OCASI is deeply disappointed that the Budget fails to make equity-focused investments that would make a positive difference.
The government is holding funding for programs and services to less than 1% for the second year in a row. This is lower than the rate of inflation in some cases and would represent a cut for many. Ontario has the lowest investment in many areas of public service funding compared to the rest of Canada.
OCASI is very pleased by the investment of an additional $15 million over three years for Bridge Training, starting in 2013-14. It demonstrates the government's commitment to immigrant labour market success. Bridge Training has proven to be among the more successful labour market integration initiatives for internationally trained immigrants. The new investment would help to address OCASI concerns about persistent and increasing immigrant under-employment.
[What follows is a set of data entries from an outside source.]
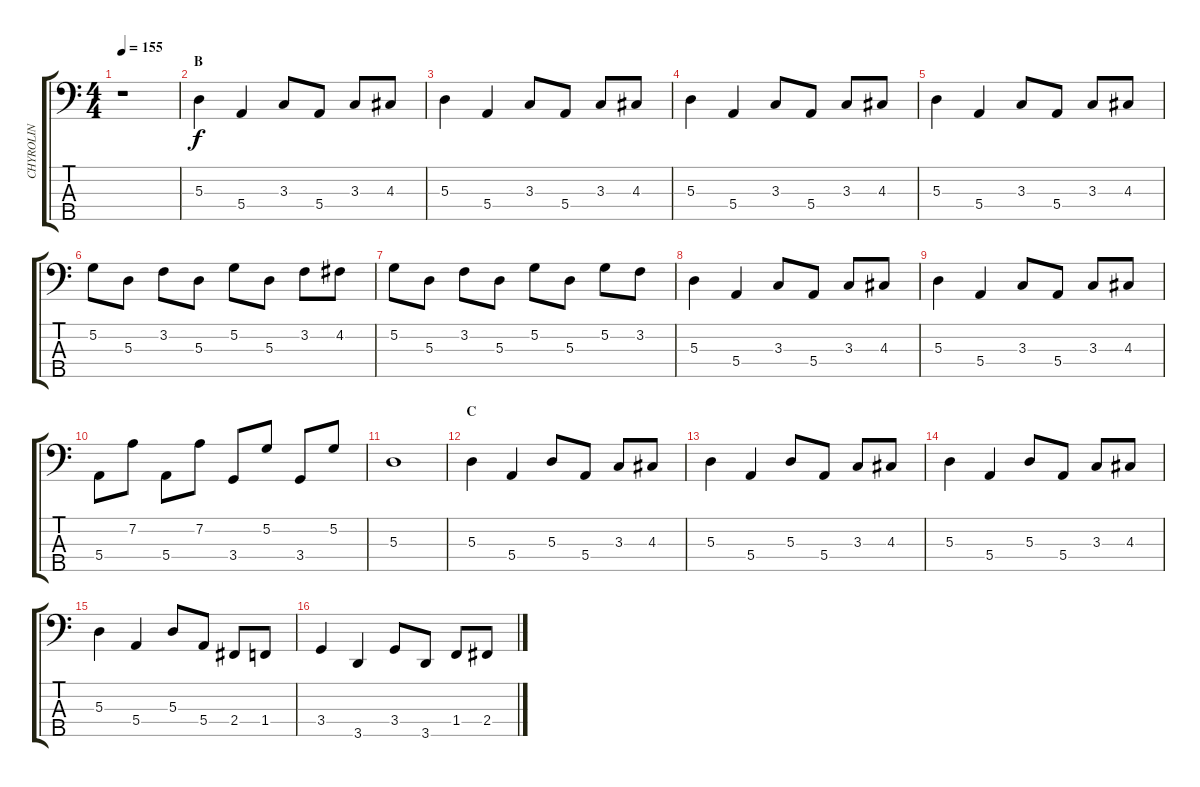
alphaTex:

\track ("CHYROLIN" "CHYROLIN") {instrument electricbasspick}
\staff {score tabs}
\tuning (G2 D2 A1 E1 B0) {hide}
\ts (4 4)
\tempo 155
\clef f4
\ks c
r.1{dy f} |
\section ("" "B")
5.3.4 5.4.4 3.3.8 5.4.8 3.3.8 4.3.8 |
5.3.4 5.4.4 3.3.8 5.4.8 3.3.8 4.3.8 |
5.3.4 5.4.4 3.3.8 5.4.8 3.3.8 4.3.8 |
5.3.4 5.4.4 3.3.8 5.4.8 3.3.8 4.3.8 |
5.2.8 5.3.8 3.2.8 5.3.8 5.2.8 5.3.8 3.2.8 4.2.8 |
5.2.8 5.3.8 3.2.8 5.3.8 5.2.8 5.3.8 5.2.8 3.2.8 |
5.3.4 5.4.4 3.3.8 5.4.8 3.3.8 4.3.8 |
5.3.4 5.4.4 3.3.8 5.4.8 3.3.8 4.3.8 |
5.4.8 7.2.8 5.4.8 7.2.8 3.4.8 5.2.8 3.4.8 5.2.8 |
5.3.1 |
\section ("" "C")
5.3.4 5.4.4 5.3.8 5.4.8 3.3.8 4.3.8 |
5.3.4 5.4.4 5.3.8 5.4.8 3.3.8 4.3.8 |
5.3.4 5.4.4 5.3.8 5.4.8 3.3.8 4.3.8 |
5.3.4 5.4.4 5.3.8 5.4.8 2.4.8 1.4.8 |
3.4.4 3.5.4 3.4.8 3.5.8 1.4.8 2.4.8
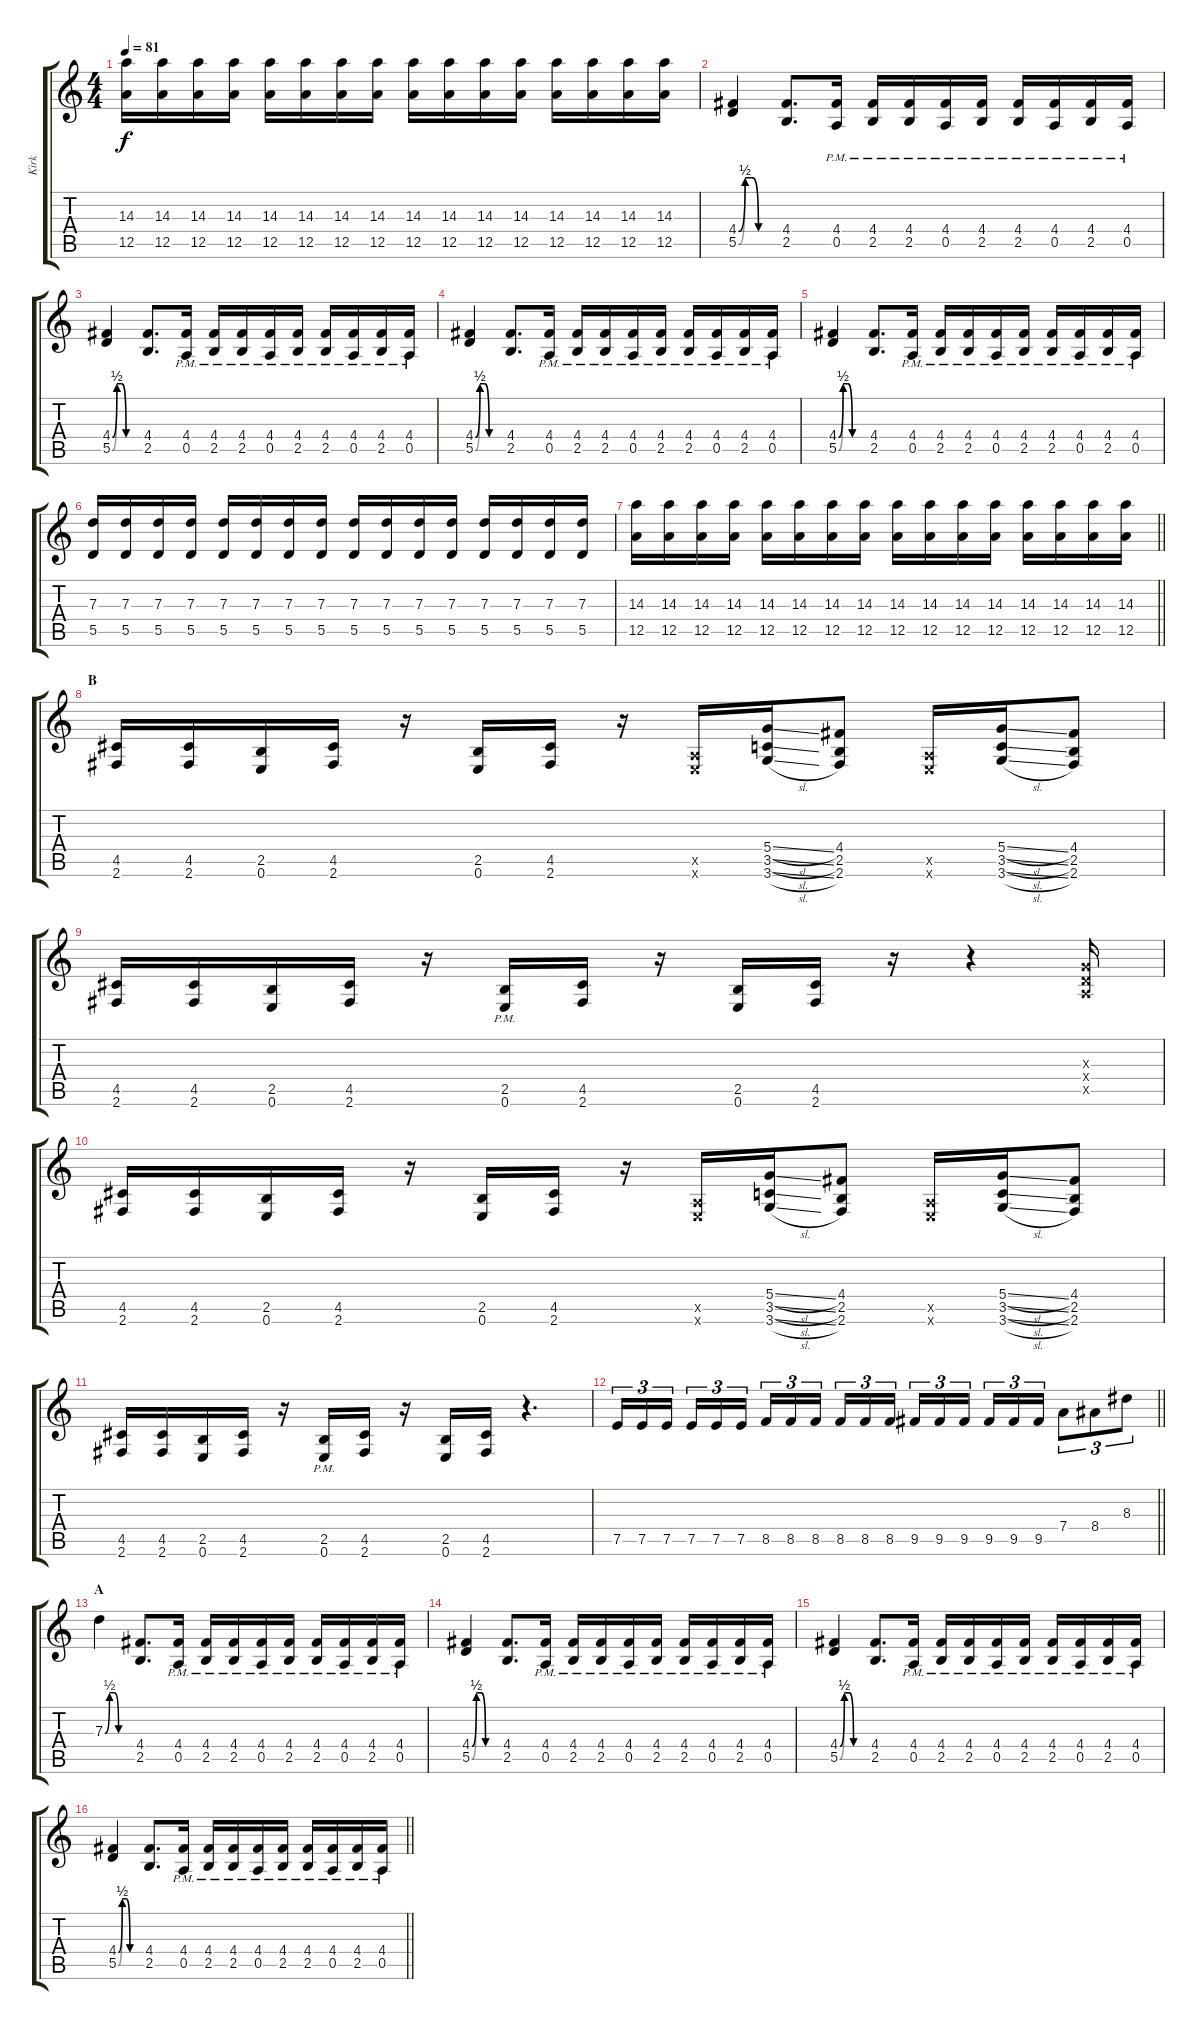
\track ("Kirk" "Kirk") {instrument distortionguitar}
\staff {score tabs}
\tuning (E4 B3 G3 D3 A2 E2) {hide}
\ts (4 4)
\tempo 81
\clef g2
\ks c
(14.3 12.5).16{dy f} (14.3 12.5).16 (14.3 12.5).16 (14.3 12.5).16 (14.3 12.5).16 (14.3 12.5).16 (14.3 12.5).16 (14.3 12.5).16 (14.3 12.5).16 (14.3 12.5).16 (14.3 12.5).16 (14.3 12.5).16 (14.3 12.5).16 (14.3 12.5).16 (14.3 12.5).16 (14.3 12.5).16 |
(4.4{be (custom 0 0 10 2 20 2 30 0 60 0)} 5.5{be (custom 0 0 10 2 20 2 30 0 60 0)}).4 (4.4 2.5).8{d} (4.4{pm} 0.5{pm}).16 (4.4{pm} 2.5{pm}).16 (4.4{pm} 2.5{pm}).16 (4.4{pm} 0.5{pm}).16 (4.4{pm} 2.5{pm}).16 (4.4{pm} 2.5{pm}).16 (4.4{pm} 0.5{pm}).16 (4.4{pm} 2.5{pm}).16 (4.4{pm} 0.5{pm}).16 |
(4.4{be (custom 0 0 10 2 20 2 30 0 60 0)} 5.5{be (custom 0 0 10 2 20 2 30 0 60 0)}).4 (4.4 2.5).8{d} (4.4{pm} 0.5{pm}).16 (4.4{pm} 2.5{pm}).16 (4.4{pm} 2.5{pm}).16 (4.4{pm} 0.5{pm}).16 (4.4{pm} 2.5{pm}).16 (4.4{pm} 2.5{pm}).16 (4.4{pm} 0.5{pm}).16 (4.4{pm} 2.5{pm}).16 (4.4{pm} 0.5{pm}).16 |
(4.4{be (custom 0 0 10 2 20 2 30 0 60 0)} 5.5{be (custom 0 0 10 2 20 2 30 0 60 0)}).4 (4.4 2.5).8{d} (4.4{pm} 0.5{pm}).16 (4.4{pm} 2.5{pm}).16 (4.4{pm} 2.5{pm}).16 (4.4{pm} 0.5{pm}).16 (4.4{pm} 2.5{pm}).16 (4.4{pm} 2.5{pm}).16 (4.4{pm} 0.5{pm}).16 (4.4{pm} 2.5{pm}).16 (4.4{pm} 0.5{pm}).16 |
(4.4{be (custom 0 0 10 2 20 2 30 0 60 0)} 5.5{be (custom 0 0 10 2 20 2 30 0 60 0)}).4 (4.4 2.5).8{d} (4.4{pm} 0.5{pm}).16 (4.4{pm} 2.5{pm}).16 (4.4{pm} 2.5{pm}).16 (4.4{pm} 0.5{pm}).16 (4.4{pm} 2.5{pm}).16 (4.4{pm} 2.5{pm}).16 (4.4{pm} 0.5{pm}).16 (4.4{pm} 2.5{pm}).16 (4.4{pm} 0.5{pm}).16 |
(7.3 5.5).16 (7.3 5.5).16 (7.3 5.5).16 (7.3 5.5).16 (7.3 5.5).16 (7.3 5.5).16 (7.3 5.5).16 (7.3 5.5).16 (7.3 5.5).16 (7.3 5.5).16 (7.3 5.5).16 (7.3 5.5).16 (7.3 5.5).16 (7.3 5.5).16 (7.3 5.5).16 (7.3 5.5).16 |
\barLineRight lightlight
(14.3 12.5).16 (14.3 12.5).16 (14.3 12.5).16 (14.3 12.5).16 (14.3 12.5).16 (14.3 12.5).16 (14.3 12.5).16 (14.3 12.5).16 (14.3 12.5).16 (14.3 12.5).16 (14.3 12.5).16 (14.3 12.5).16 (14.3 12.5).16 (14.3 12.5).16 (14.3 12.5).16 (14.3 12.5).16 |
\section ("" "B")
(4.5 2.6).16 (4.5 2.6).16 (2.5 0.6).16 (4.5 2.6).16 r.16 (2.5 0.6).16 (4.5 2.6).16 r.16 (0.5{x} 0.6{x}).16 (5.4{sl} 3.5{sl} 3.6{sl}).16 (4.4 2.5 2.6).8 (0.5{x} 0.6{x}).16 (5.4{sl} 3.5{sl} 3.6{sl}).16 (4.4 2.5 2.6).8 |
(4.5 2.6).16 (4.5 2.6).16 (2.5 0.6).16 (4.5 2.6).16 r.16 (2.5{pm} 0.6{pm}).16 (4.5 2.6).16 r.16 (2.5 0.6).16 (4.5 2.6).16 r.16 r.4 (0.3{x} 0.4{x} 0.5{x}).16 |
(4.5 2.6).16 (4.5 2.6).16 (2.5 0.6).16 (4.5 2.6).16 r.16 (2.5 0.6).16 (4.5 2.6).16 r.16 (0.5{x} 0.6{x}).16 (5.4{sl} 3.5{sl} 3.6{sl}).16 (4.4 2.5 2.6).8 (0.5{x} 0.6{x}).16 (5.4{sl} 3.5{sl} 3.6{sl}).16 (4.4 2.5 2.6).8 |
(4.5 2.6).16 (4.5 2.6).16 (2.5 0.6).16 (4.5 2.6).16 r.16 (2.5{pm} 0.6{pm}).16 (4.5 2.6).16 r.16 (2.5 0.6).16 (4.5 2.6).16 r.4{d} |
\barLineRight lightlight
7.5.16{tu (3 2)} 7.5.16{tu (3 2)} 7.5.16{tu (3 2) beam splitsecondary} 7.5.16{tu (3 2)} 7.5.16{tu (3 2)} 7.5.16{tu (3 2)} 8.5.16{tu (3 2)} 8.5.16{tu (3 2)} 8.5.16{tu (3 2) beam splitsecondary} 8.5.16{tu (3 2)} 8.5.16{tu (3 2)} 8.5.16{tu (3 2)} 9.5.16{tu (3 2)} 9.5.16{tu (3 2)} 9.5.16{tu (3 2) beam splitsecondary} 9.5.16{tu (3 2)} 9.5.16{tu (3 2)} 9.5.16{tu (3 2)} 7.4.8{tu (3 2)} 8.4.8{tu (3 2)} 8.3.8{tu (3 2)} |
\section ("" "A")
7.3{be (custom 0 0 10 2 20 2 30 0 60 0)}.4 (4.4 2.5).8{d} (4.4{pm} 0.5{pm}).16 (4.4{pm} 2.5{pm}).16 (4.4{pm} 2.5{pm}).16 (4.4{pm} 0.5{pm}).16 (4.4{pm} 2.5{pm}).16 (4.4{pm} 2.5{pm}).16 (4.4{pm} 0.5{pm}).16 (4.4{pm} 2.5{pm}).16 (4.4{pm} 0.5{pm}).16 |
(4.4{be (custom 0 0 10 2 20 2 30 0 60 0)} 5.5{be (custom 0 0 10 2 20 2 30 0 60 0)}).4 (4.4 2.5).8{d} (4.4{pm} 0.5{pm}).16 (4.4{pm} 2.5{pm}).16 (4.4{pm} 2.5{pm}).16 (4.4{pm} 0.5{pm}).16 (4.4{pm} 2.5{pm}).16 (4.4{pm} 2.5{pm}).16 (4.4{pm} 0.5{pm}).16 (4.4{pm} 2.5{pm}).16 (4.4{pm} 0.5{pm}).16 |
(4.4{be (custom 0 0 10 2 20 2 30 0 60 0)} 5.5{be (custom 0 0 10 2 20 2 30 0 60 0)}).4 (4.4 2.5).8{d} (4.4{pm} 0.5{pm}).16 (4.4{pm} 2.5{pm}).16 (4.4{pm} 2.5{pm}).16 (4.4{pm} 0.5{pm}).16 (4.4{pm} 2.5{pm}).16 (4.4{pm} 2.5{pm}).16 (4.4{pm} 0.5{pm}).16 (4.4{pm} 2.5{pm}).16 (4.4{pm} 0.5{pm}).16 |
\barLineRight lightlight
(4.4{be (custom 0 0 10 2 20 2 30 0 60 0)} 5.5{be (custom 0 0 10 2 20 2 30 0 60 0)}).4 (4.4 2.5).8{d} (4.4{pm} 0.5{pm}).16 (4.4{pm} 2.5{pm}).16 (4.4{pm} 2.5{pm}).16 (4.4{pm} 0.5{pm}).16 (4.4{pm} 2.5{pm}).16 (4.4{pm} 2.5{pm}).16 (4.4{pm} 0.5{pm}).16 (4.4{pm} 2.5{pm}).16 (4.4{pm} 0.5{pm}).16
The Budget promises to move forward on the Ontario Immigration Strategy by setting up an Employer Table shortly (in Spring 2013) to support employers and improve labour market outcomes for immigrants. This comes out of a recommendation made by the Expert Roundtable on Immigration. OCASI Executive Director Debbie Douglas, and Provincial Director Léonie Tchatat both served on the Roundtable.
The creation of a new Youth Jobs Strategy resourced by $295 million over two years is significant, and is encouraging news for vulnerable youth populations. The Strategy includes $195 million over two years for the Youth Employment Fund to create employment opportunities, with a focus on youth experiencing high unemployment. We expect that employment concerns of immigrant and racialized youth will be priorities.
OCASI is disappointed that the Budget does not include any increase in the minimum wage. Instead, the government proposes to establish an Advisory Panel to review and advise on how the minimum wage should be adjusted. The Panel is to include workers and employers and is to report within six months.
As mentioned in our pre-budget submission, the minimum wage has been frozen at $10.25 for more than three years. During that period, the poverty line has overtaken the minimum wage and the number of Ontarians living in poverty has increased. OCASI asked the government to increase the minimum wage to $14 in 2013 to bring workers and their families 10% above the poverty line, and commit to annual cost-of-living adjustments.
The Budget provides ongoing funding of $3 million for enforcement of Employment Standards (ES), starting in 2013–14. The increase is targeted to hire additional officers and staff to carry out proactive workplace inspections. Vulnerable workers are named as a priority.
While the increase is encouraging, it falls short of the 2008 promise by the Ontario government to increase investment in ES enforcement as part of its Poverty Reduction Strategy. The commitment was for an additional $10 million annually. Last year, the government committed to meeting this goal by 2013. Since the announcement of the Poverty Reduction Strategy, conditions for workers have become worse. Immigrant and racialized workers are over-represented among those who are most affected.
OCASI is encouraged by the inclusion in this Budget of certain measures coming out of the Social Assistance Review. The Budget increases Social Assistance rates by 1%, and provides a $200 top-up for single adults without children, who are typically over-represented in low-income situations. Other measures include increasing asset limits, and more flexibility in the benefit structure that would allow those on assistance to keep more of their earned income.
OCASI is pleased that the Budget commits to providing additional funding of $30 million over three years to Legal Aid Ontario (LAO). This is a significant win, resulting from cross-sectoral advocacy to the Ontario government by diverse groups including OCASI, refugee lawyers and other refugee advocates.
The increase will serve to address some of the serious access to justice concerns raised by OCASI in our pre-budget submission. They include the impact of legal aid cuts on refugee claimants, particularly impact of LAO plans to cut legal representation at refugee hearings for many claimants, and cutting legal aid certificates for refugee cases by 40%. OCASI had serious concerns that lack of legal representation would produce negative results for claimants, and in many cases put their lives in danger.